Figure 3.

Active site in the UPS structure. (A) Space filling model of the UPS dimer. C atoms are indicated in yellowish green and gray, in which the former color corresponds to conserved residues and the latter nonconserved residues among the cis-prenyltransferase family. These conserved residues form a large hydrophobic cleft. N, O, and S atoms are colored in blue, red, and green, respectively. The white line indicates the interface of the dimer, where the left and right monomers are named A and B. White dotted line shows the disordered residues from 74S to 85V. This figure was prepared in the same manner as Fig. 2 A and B. (B) A comparison of amino acid sequences in 13 proteins that have sequence homology with UPS from M. luteus B-P 26 (12, 13).
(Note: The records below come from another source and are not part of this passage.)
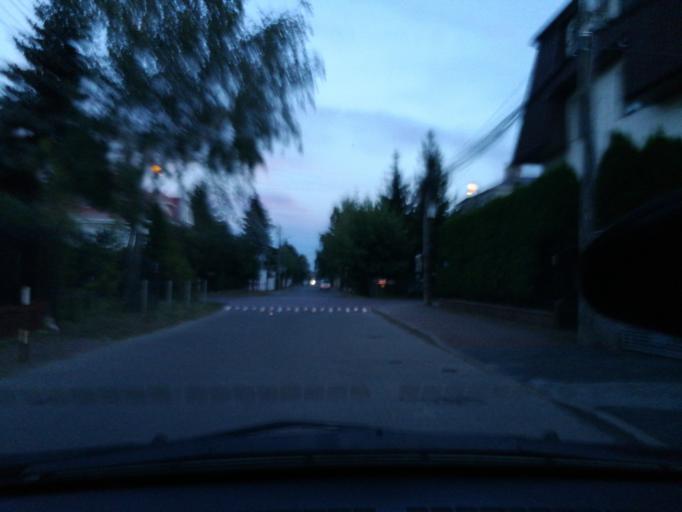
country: PL
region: Masovian Voivodeship
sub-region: Warszawa
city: Wilanow
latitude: 52.1749
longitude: 21.0731
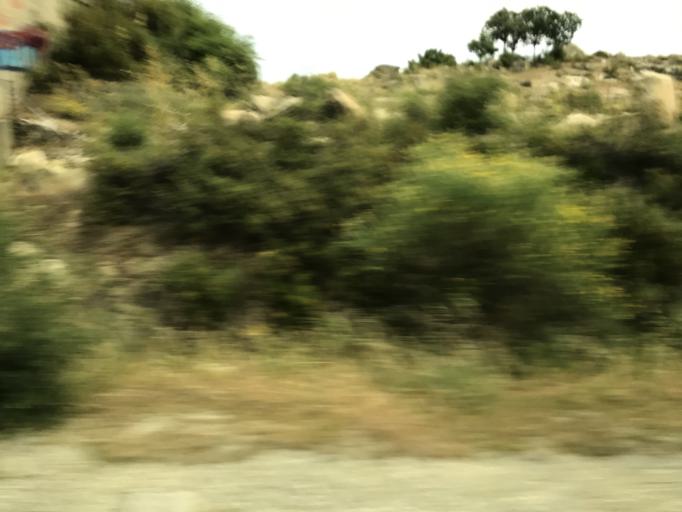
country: ES
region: Madrid
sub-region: Provincia de Madrid
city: La Cabrera
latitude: 40.8907
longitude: -3.6012
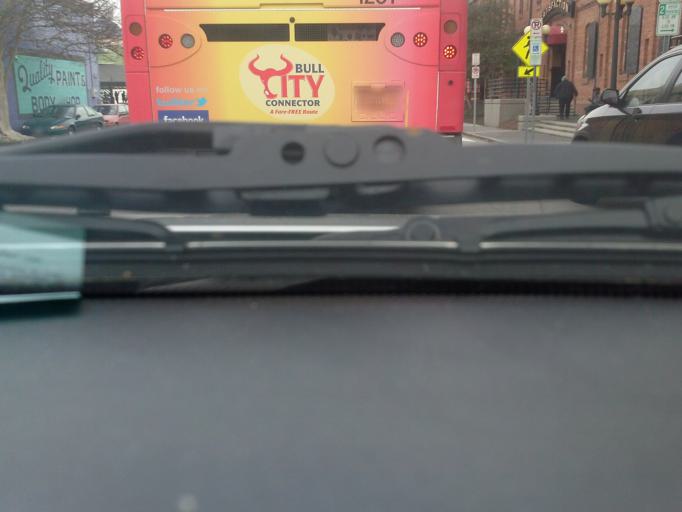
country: US
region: North Carolina
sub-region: Durham County
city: Durham
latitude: 36.0005
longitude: -78.9099
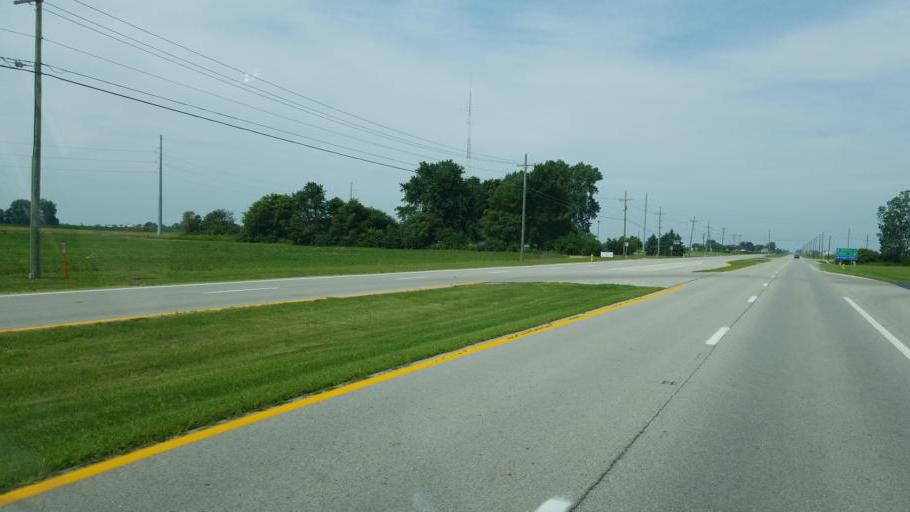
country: US
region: Ohio
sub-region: Madison County
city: West Jefferson
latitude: 39.9430
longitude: -83.3032
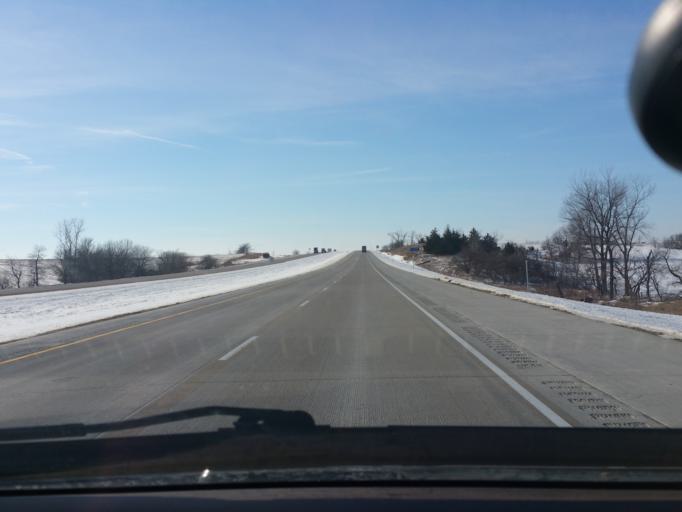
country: US
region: Iowa
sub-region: Decatur County
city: Lamoni
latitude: 40.5817
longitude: -93.9308
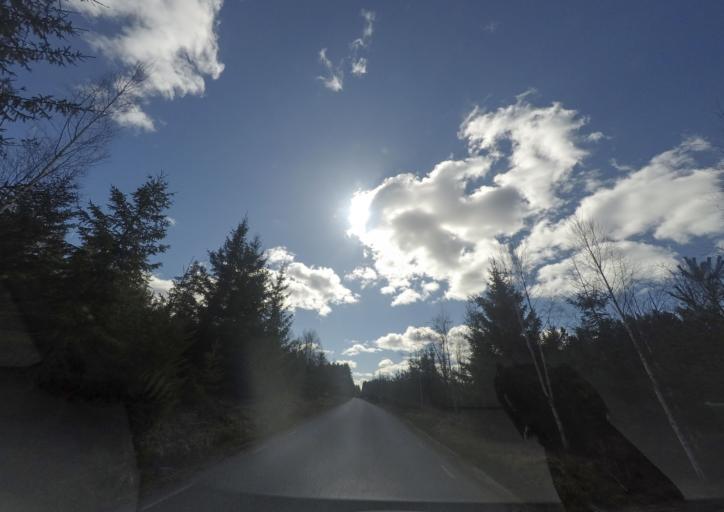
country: SE
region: OEstergoetland
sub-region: Norrkopings Kommun
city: Krokek
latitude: 58.7909
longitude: 16.4572
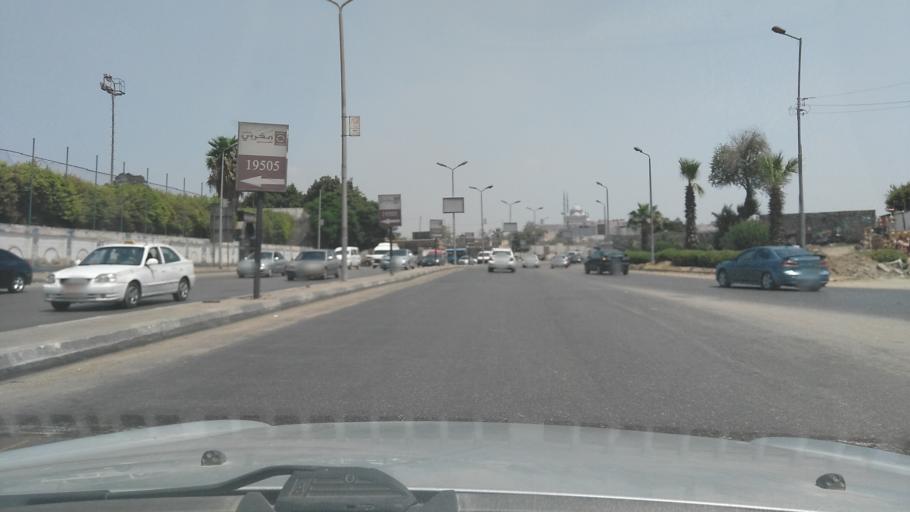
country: EG
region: Al Jizah
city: Al Jizah
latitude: 30.0162
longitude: 31.2503
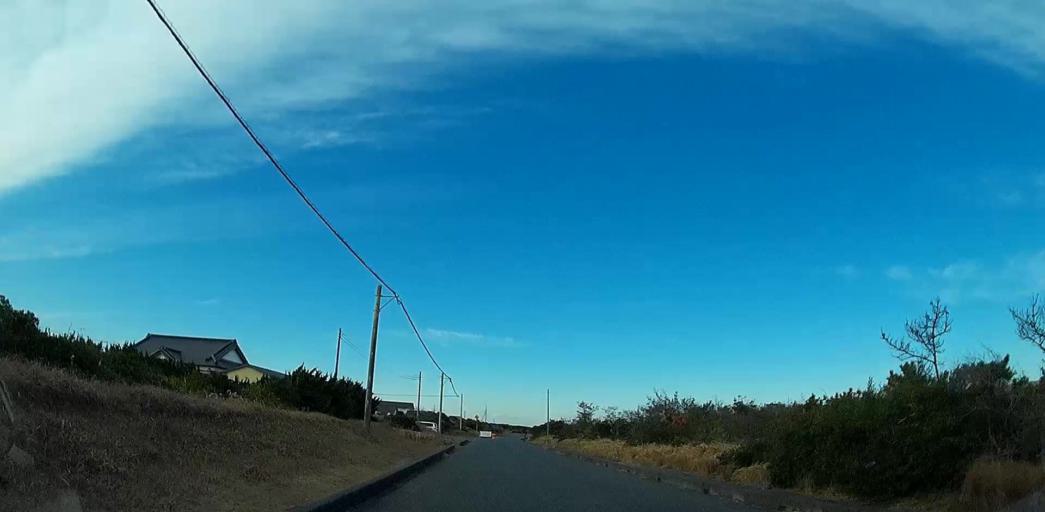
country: JP
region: Chiba
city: Hasaki
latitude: 35.7725
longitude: 140.8133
Only residues corresponding to 28–46 of M. luteus UPS are presented. The proteins from M. luteus, E. coli, and Hemophilus influenzae demonstrate UPS activity (10, 12, 13). RER2p from S. cerevisiae has cis-prenyltransferase activity (11). The others are potential cis-prenyltransferases homologous with M. luteus UPS. (C) Stereo view of the electron density map around the structural P-loop motif and the sulfate ion. The final refined structure is superimposed. (D) Three-dimensionally conserved guanidinium head of arginine. The positively charged guanidinium group of either 42R (in the case of 32G; Left) or 32R (in the case of 32R; Right) binds to the diphosphate head of the substrate.